A User's Guide to the Encyclopedia of DNA Elements (ENCODE)

Top Cited Papers
Open Access
Abstract
The mission of the Encyclopedia of DNA Elements (ENCODE) Project is to enable the scientific and medical communities to interpret the human genome sequence and apply it to understand human biology and improve health. The ENCODE Consortium is integrating multiple technologies and approaches in a collective effort to discover and define the functional elements encoded in the human genome, including genes, transcripts, and transcriptional regulatory regions, together with their attendant chromatin states and DNA methylation patterns.

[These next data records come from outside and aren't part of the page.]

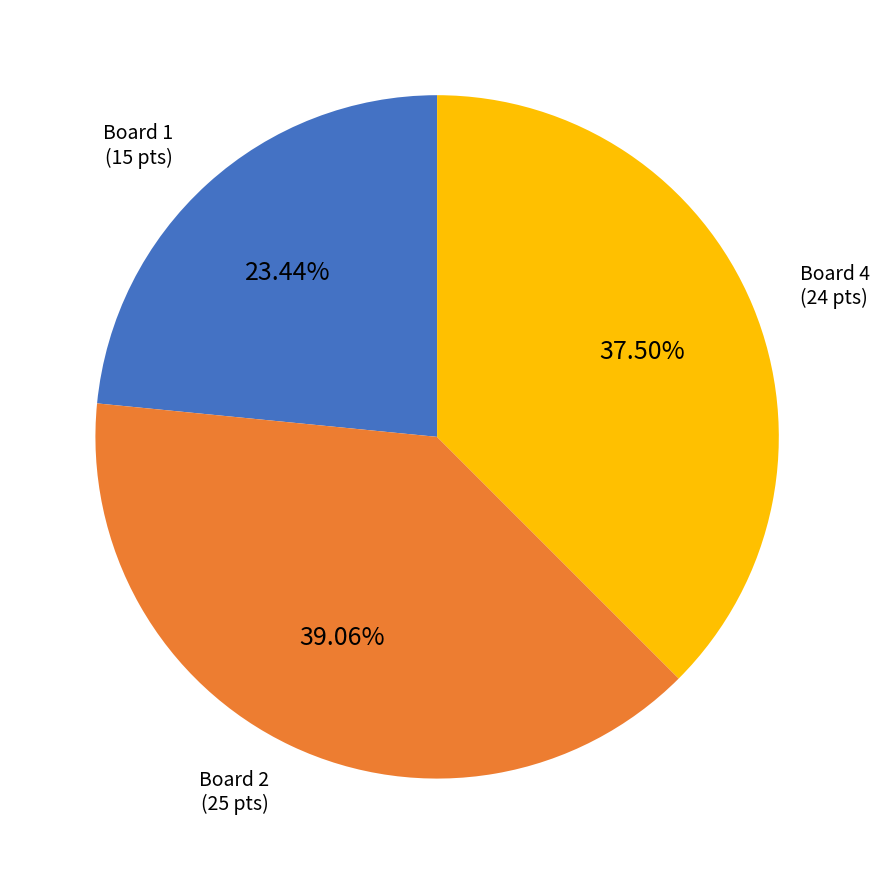

Does any single category account for the majority?

No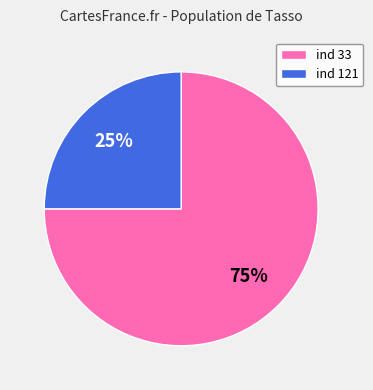

To the nearest percent, what is the difference between the ind 121 and ind 33 slice percentages?

50%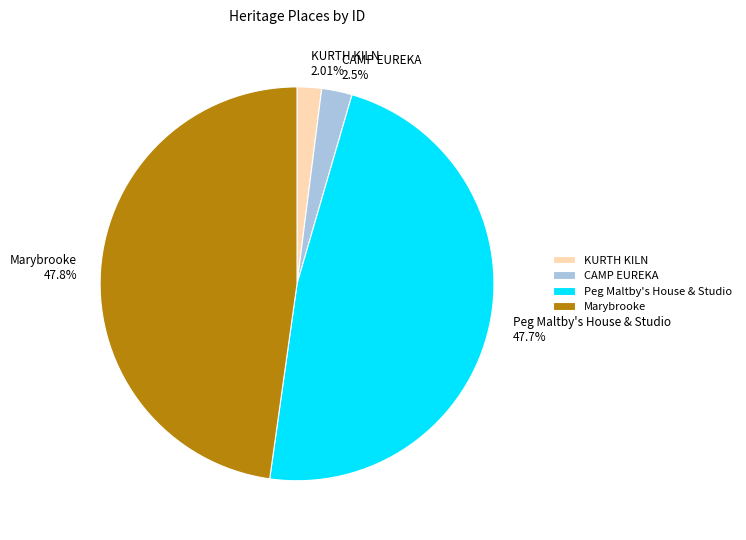

What is the ratio of the value at Marybrooke 47.8% to the value at CAMP EUREKA 2.5%?

19.1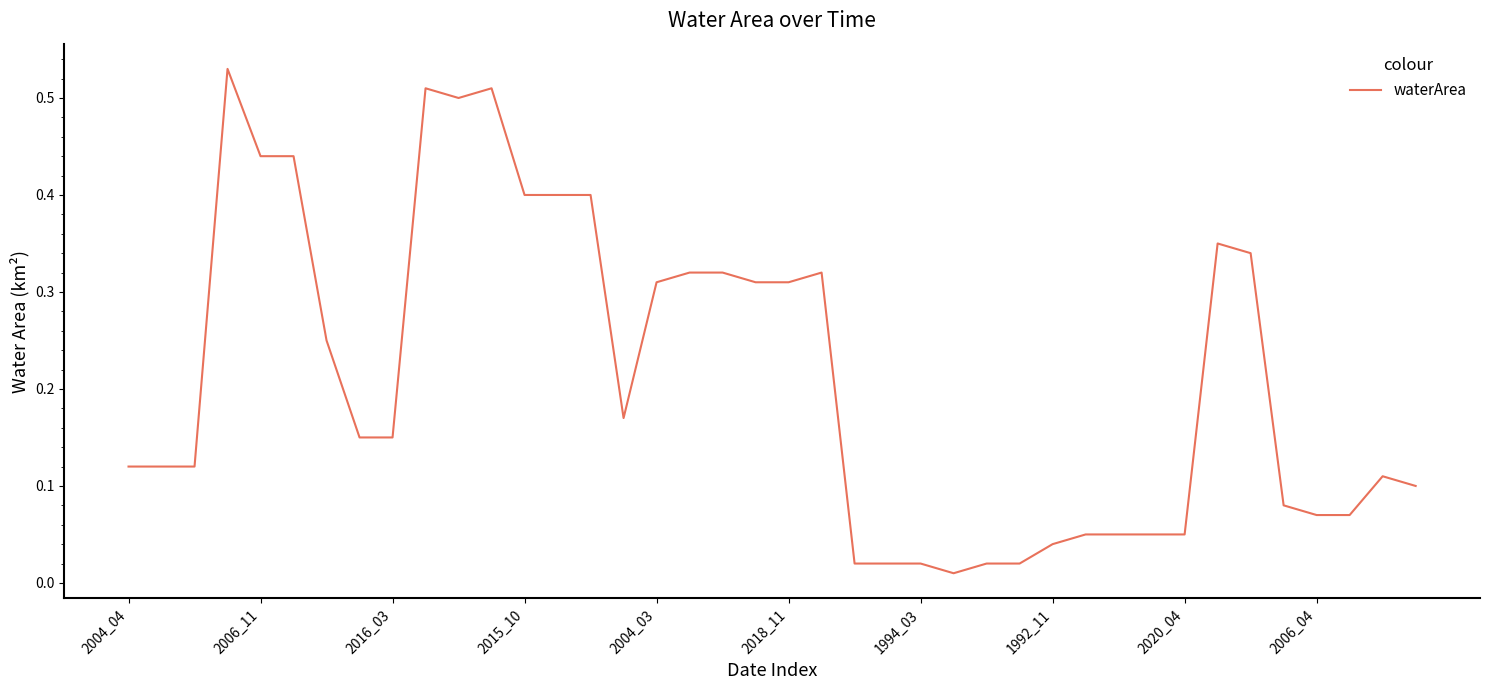

How many points are lower than both their immediate neighbors (excluding endpoints)?

3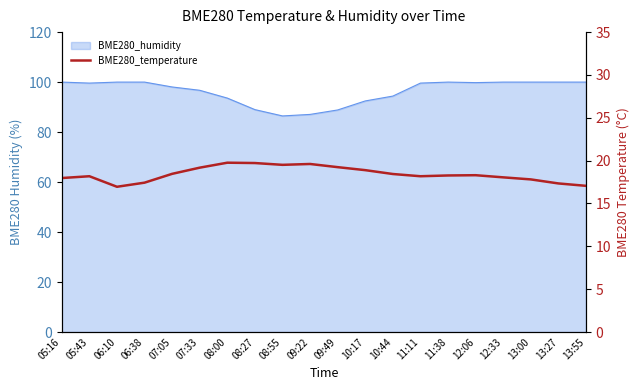

At which label is the value closest to 18?

05:16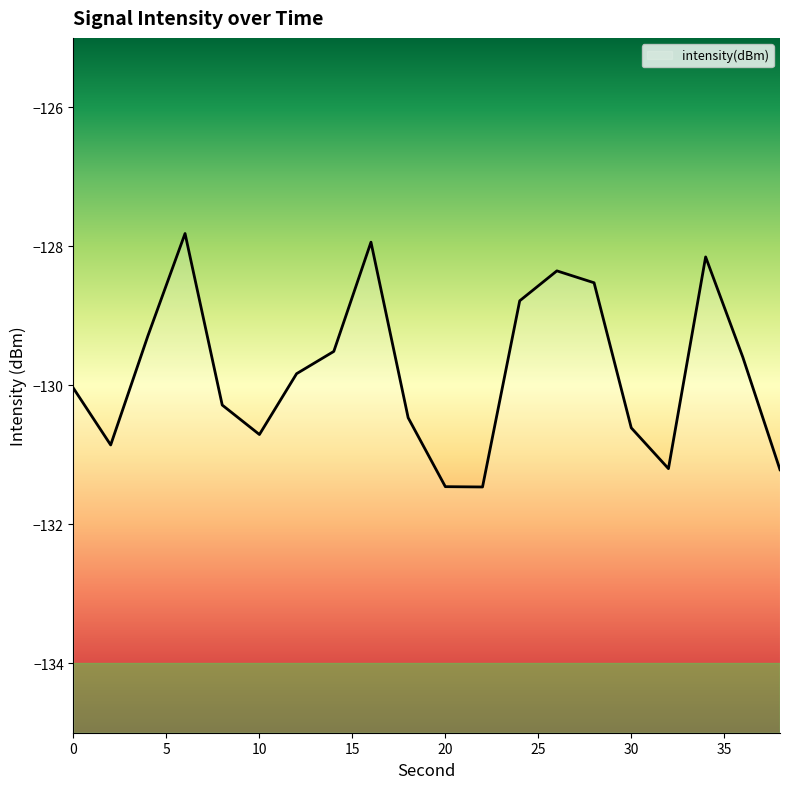

What is the difference between the maximum and minimum values?

3.6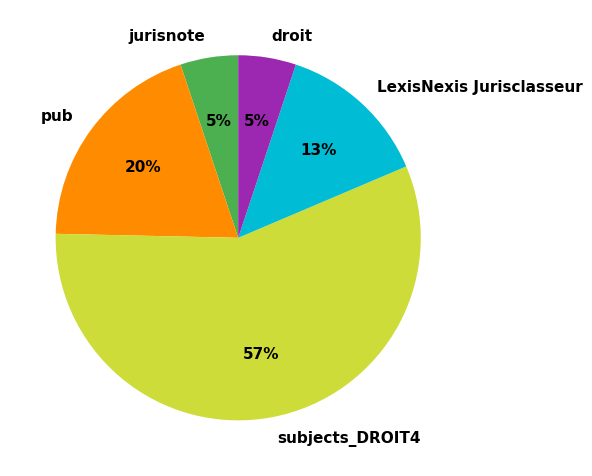

The pub slice represents 20% of the pie. True or false?

True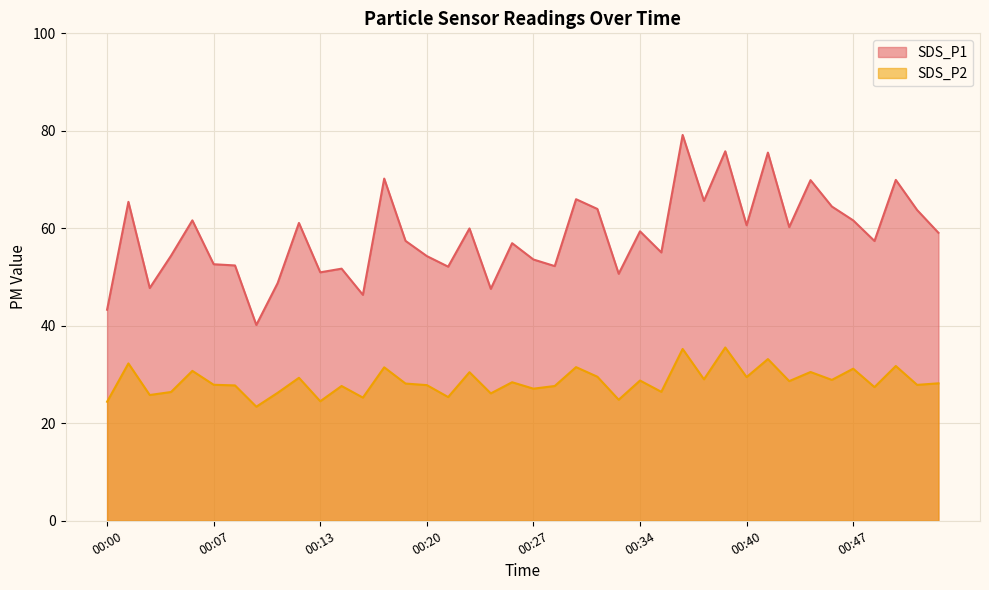

At which category does SDS_P2 reach its first local valley?

00:03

In the process, standards to ensure high-quality data have been implemented, and novel algorithms have been developed to facilitate analysis. Data and derived results are made available through a freely accessible database. Here we provide an overview of the project and the resources it is generating and illustrate the application of ENCODE data to interpret the human genome. The Encyclopedia of DNA Elements (ENCODE) Project was created to enable the scientific and medical communities to interpret the human genome sequence and to use it to understand human biology and improve health. The ENCODE Consortium, a large group of scientists from around the world, uses a variety of experimental methods to identify and describe the regions of the 3 billion base-pair human genome that are important for function. Using experimental, computational, and statistical analyses, we aimed to discover and describe genes, transcripts, and transcriptional regulatory regions, as well as DNA binding proteins that interact with regulatory regions in the genome, including transcription factors, different versions of histones and other markers, and DNA methylation patterns that define states of the genome in various cell types. The ENCODE Project has developed standards for each experiment type to ensure high-quality, reproducible data and novel algorithms to facilitate analysis. All data and derived results are made available through a freely accessible database. This article provides an overview of the complete project and the resources it is generating, as well as examples to illustrate the application of ENCODE data as a user's guide to facilitate the interpretation of the human genome.